Marcus Elliott

Macau Giant Pandas
- Title: Head coach
- League: PBA

Personal information
- Born: April 24, 1984 (age 42) San Bernardino County, California
- Listed height: 6 ft 3 in (1.91 m)
- Listed weight: 200 lb (91 kg)

Career information
- High school: Fort Walton Beach (Fort Walton Beach, Florida)
- College: Northwest Florida State (2003–2005); Louisiana Tech (2005–2007);
- NBA draft: 2007: undrafted
- Playing career: 2008–2024
- Position: Shooting guard / point guard
- Coaching career: 2026–present

Career history

Playing
- 2008–2009: CD Valdivia
- 2009–2010: Club Social y Deportivo Anastasia
- 2010: Panteras de Miranda
- 2010–2011: Club Deportivo Libertad
- 2011: Club Deportivo Mavort
- 2011–2012: Club Deportivo Liceo Mixto
- 2012: Club Atlético Welcome
- 2012: Guaiqueríes de Margarita
- 2012–2013: Club Atlético Olimpia
- 2013: Garra Cañera de Navolato
- 2013–2014: Ángeles Guerreros de Acapulco
- 2014: La Unión de Formosa
- 2014: Toros de Aragua
- 2014–2015: Huracanes de Tampico
- 2015: Club Trouville
- 2016: San Lorenzo
- 2016–2019: Hong Kong Eastern
- 2019–2020: Singapore Slingers
- 2020: Hebraica Macabi
- 2021: Urunday Universitario
- 2021–2022: Gimnasia y Esgrima de Comodoro Rivadavia
- 2022–2023: Urunday Universitario
- 2024: Hi-Tech

Coaching
- 2026–present: Macau Black Knights / Giant Pandas

Career highlights
- Liga Ecuatoriana de Baloncesto champion (2011); Liga Nacional de Básquet champion (2016); ABL champion (2017); Hong Kong A1 champion (2018); ABL Finals MVP (2017); ABL World Import MVP (2017); Hong Kong A1 MVP (2018);

= Marcus Elliott =

American basketball player (born 1984)

Marcus Ryan Elliott (born April 24, 1984) is an American professional basketball former player and coach who currently serves as head coach of Macau Giant Pandas of the Philippine Basketball Association (PBA). As a player, he last played for the Hi-Tech of the Basketball Champions League Asia.

==College career==
Elliott had played two years of junior college basketball at Okaloosa-Walton CC in NJCAA Division I. He then transferred to Louisiana Tech University, where he played 61 games in two seasons with the Bulldogs in NCAA Division I competition. Elliott graduated from Louisiana Tech in 2007.

==Professional career==
After being a year of construction worker, Elliott began his professional career in a Chilean Liga Nacional de Básquetbol de Chile club CD Valdivia in September 2008. He signed with Liga Uruguaya de Básquetbol club Club Social y Deportivo Anastasia in September 2009. He moved to the Liga Profesional de Baloncesto club Panteras de Miranda for a short period in April 2010 before joining the Argentinian La Liga Argentina de Básquet club Club Deportivo Libertad. After 5 months in Argentina, he moved to Ecuadorian Liga Ecuatoriana de Baloncesto club Club Deportivo Mavort, where he finished out the season and helped the team win the 2010–11 Liga Ecuatoriana de Baloncesto championship. Elliott returned to Chile in October 2011 to play for Liga Nacional de Básquetbol de Chile club Club Deportivo Liceo Mixto. He returned to Uruguay in February to join Club Atlético Welcome before signing with Guaiqueríes de Margarita in April. He then played with Club Atlético Olimpia between October 2012 and April 2013 before moving to Mexico to play for Garra Cañera de Navolato. and Ángeles Guerreros de Acapulco.

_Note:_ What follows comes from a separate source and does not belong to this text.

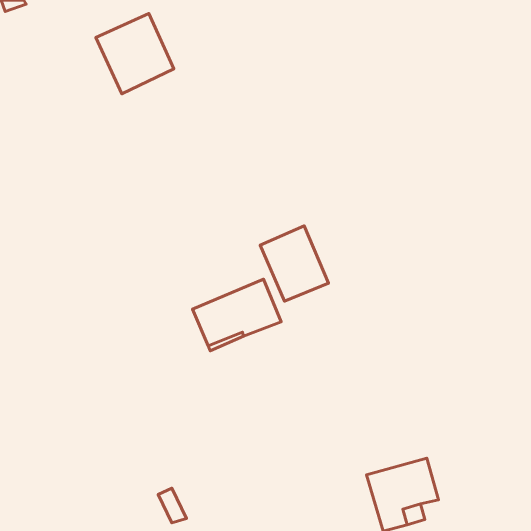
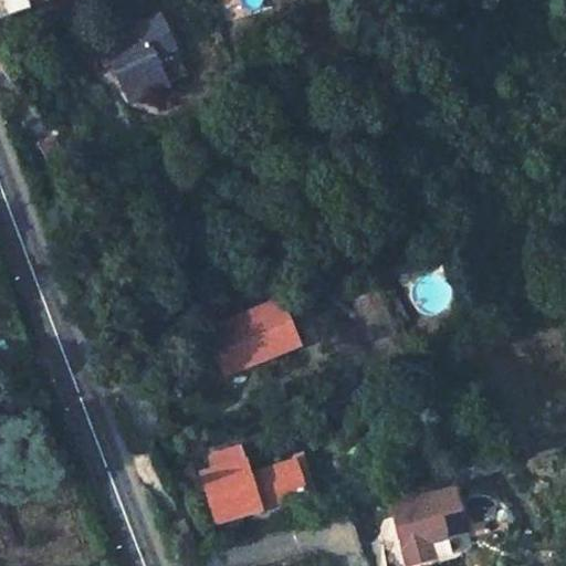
building: [260,226,328,301] -> none
building: none -> [202,447,304,523]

Elliott returned to Argentina in March 2014 and signed for La Unión de Formosa but left the following month for Toros de Aragua. After just five months, he returned to Mexico to join the Mexican club Huracanes de Tampico, where he stayed for a year before returning to Uruguay to play for Club Trouville. In February 2016, Elliott signed with San Lorenzo Argentina and helped the team to win the champion of 2015–16 Liga Nacional de Básquet. He left South America altogether in November 2016 to join the ASEAN Basketball League and Hong Kong A1 Division Championship club Hong Kong Eastern, where he was part of the ABL 2017 and Hong Kong A1 2018 season winning team. He signed with Singapore Slingers in November 2016.